E che i nostri perdùne siano dei pellegrini “speciali”, pellegrini a tutti gli effetti, lo capiamo proprio da alcuni particolari con cui si offrono alla nostra vista. Nell’abito di rito infatti troviamo degli elementi che appartengono decisamente alla tradizione del Carmelo: lo Scapolare, la mozzetta dello stesso colore della “cappa” del Prim’Ordine Carmelitano, il cingolo nero pendente, i piedi scalzi, secondo la riforma teresiana del Carmelo che adotta lo scalzismo sull’esempio della riforma francescana di San Pietro d’Alcantara. E troviamo anche elementi che riconducono invece alla tradizione medievale dei pellegrinaggi: il cappello a falde larghe e il bordone, dapprima simboli, poi considerati vere e proprie insegne da imporre, in una speciale cerimonia, ai pellegrini che intraprendevano il viaggio: i palmieri che si recavano a Gerusalemme e che sul petto o sul cappello aggiungevano una palma di Gerico o un ramo d’ulivo, i romei che si recavano a Roma, caratterizzati dalle chiavi di San Pietro o da una Veronica o ancora dalle medaglie con l’immagine degli Apostoli – a proposito, questa usanza dei romei di portare le medaglie appese alla cintola non sarà forse all’origine dei nostri Rosari ricchi di medaglie? – e infine gli Jacopei o peregrini veri e propri che si recavano al sepolcro di San Giacomo a Compostela e che appuntavano al petto una conchiglia di San Giacomo. 

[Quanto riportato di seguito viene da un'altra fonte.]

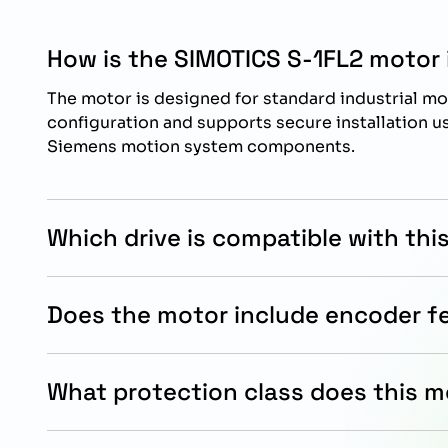
How is the SIMOTICS S-1FL2 motor 
The motor is designed for standard industrial mo
configuration and supports secure installation 
Siemens motion system components.
Which drive is compatible with thi
This motor is specifically designed for operatio
SINAMICS S200 drive systems for optimized mot
Does the motor include encoder 
performance.
Yes, the motor includes an absolute singleturn 17
positioning and reliable motion feedback in auto
What protection class does this m
The motor features an IP54 protection class witho
dependable operation in industrial environments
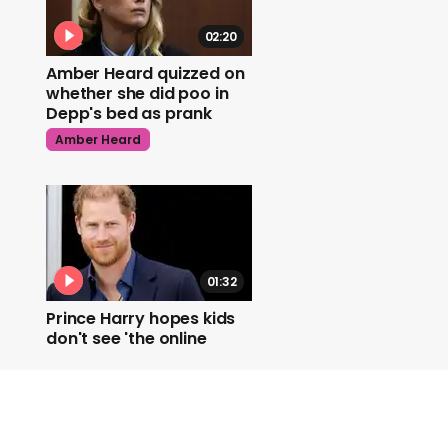
02:20
Amber Heard quizzed on
whether she did poo in
Depp's bed as prank
Amber Heard
01:32
Prince Harry hopes kids
don't see 'the online
world as it exists now'
Prince Harry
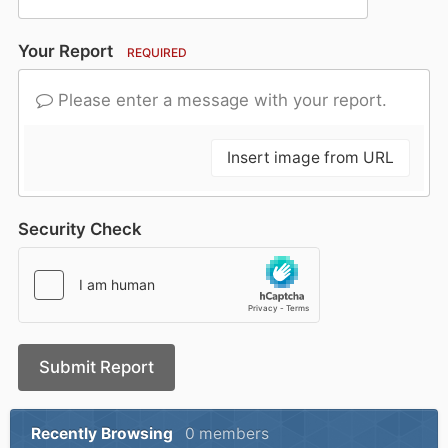
Your Report
REQUIRED
Please enter a message with your report.
Insert image from URL
Security Check
Submit Report
Recently Browsing
0 members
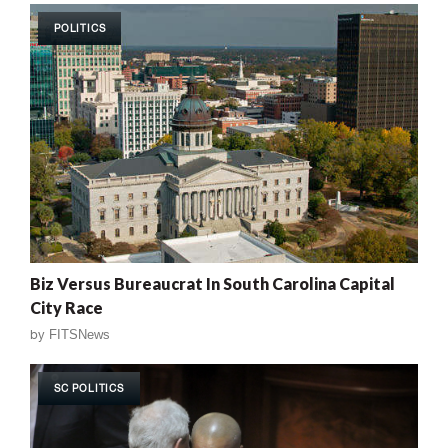
POLITICS
Biz Versus Bureaucrat In South Carolina Capital
City Race
by
FITSNews
SC POLITICS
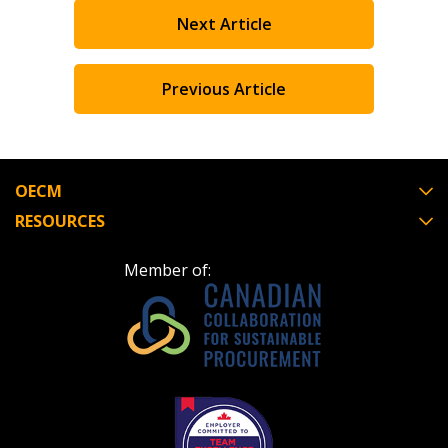
Next Article
Register as Awarded Supplier
Register to view your agreement data, track reporting
Previous Article
deadlines and performance, and securely submit
Spend/KPI reports and CSAs.
OECM
Register as Awarded Supplier
RESOURCES
Member of:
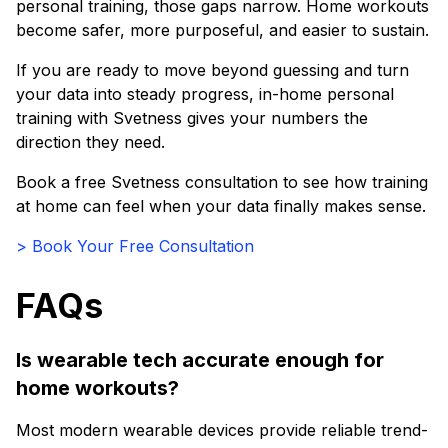
personal training, those gaps narrow. Home workouts
become safer, more purposeful, and easier to sustain.
If you are ready to move beyond guessing and turn
your data into steady progress, in-home personal
training with Svetness gives your numbers the
direction they need.
Book a free Svetness consultation to see how training
at home can feel when your data finally makes sense.
> Book Your Free Consultation
FAQs
Is wearable tech accurate enough for
home workouts?
Most modern wearable devices provide reliable trend-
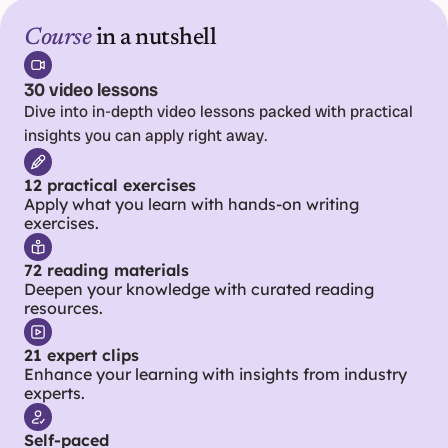
Course
 in a nutshell
30 video lessons
Dive into in-depth video lessons packed with practical 
insights you can apply right away.
12 practical exercises
Apply what you learn with hands-on writing 
exercises.
72 reading materials
Deepen your knowledge with curated reading 
resources.
21 expert clips
Enhance your learning with insights from industry 
experts.
Self-paced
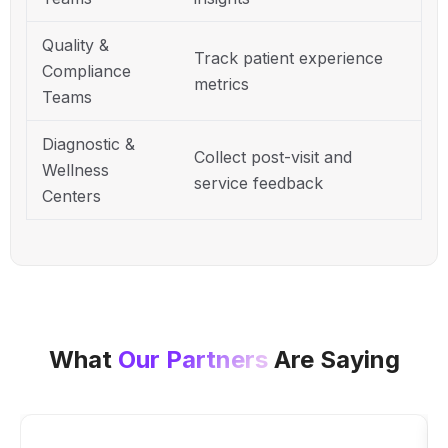
Quality &
Track patient experience
Compliance
metrics
Teams
Diagnostic &
Collect post-visit and
Wellness
service feedback
Centers
What
Our Partners
Are Saying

I nostri perdùne sono pellegrini per le nostre strade, e dei pellegrini medievali vestono ancora oggi le insegne. Ma sono anche Confratelli che, come gli altri fedeli, si recano in visita al Santissimo Sacramento custodito negli altari della Reposizione, quelli che una lunghissima tradizione ci ha abituato a chiamare “Sepolcri”. Oggi si preferisce la più corretta dicitura di Repositori, ma ancora fino alla riforma dell’Ordo liturgico, dopo il Concilio Vaticano II, anche i libri ufficiali di liturgia spiegavano che gli altari della Reposizione ricordavano anche il Sepolcro del Signore. 
Forse all’origine della dicitura “sepolcro” c’era un ricordo, un’esperienza portata in occidente proprio dai palmieri: nella Basilica di Gerusalemme il SS.mo Sacramento dopo la Messa del Giovedì Santo veniva “riposto” o, come si diceva “sepolto”, proprio nel Santo Sepolcro del Signore. Si deve poi all’intuizione di grandi uomini di fede vissuti tutti nel ‘500 come il ravennate don Antonio Bellotti, il cappuccino padre Giuseppe da Ferno, l’eremita fra Buono da Cremona e soprattutto il suo amico e fondatore dei Barnabiti, Sant’Antonio Maria Zaccaria, l’idea di prolungare l’adorazione per almeno 40 ore, quante – secondo il computo di Sant’Agostino – il corpo di Gesù aveva trascorso nella nuda terra, ed ecco ancora un riferimento al Sepolcro. Ben presto i gesuiti “sdoppiarono” questa tradizione, accostando all’adorazione del Giovedì Santo, quella delle Quarantore negli ultimi giorni di carnevale, le stesse Quarantore, negli stessi giorni, che ancor oggi proprio i nostri Confratelli del Carmine, compiono con devozione e grande partecipazione, quasi come un anticipo del Giovedì Santo.

Un universo di simboli, un carico prezioso di storia sacra, devozioni e tradizioni: ecco cosa rappresentano i nostri perdùne, cosa significano e cosa esprimono nei loro gesti, nei loro abiti, nelle loro movenze che vengono da un lontano passato, e, dopo aver scavalcato nei secoli le mode, i materialismi e i secolarismi di ogni colore, continuano a parlare ancora forte ai cuori dei fedeli nel nostro presente.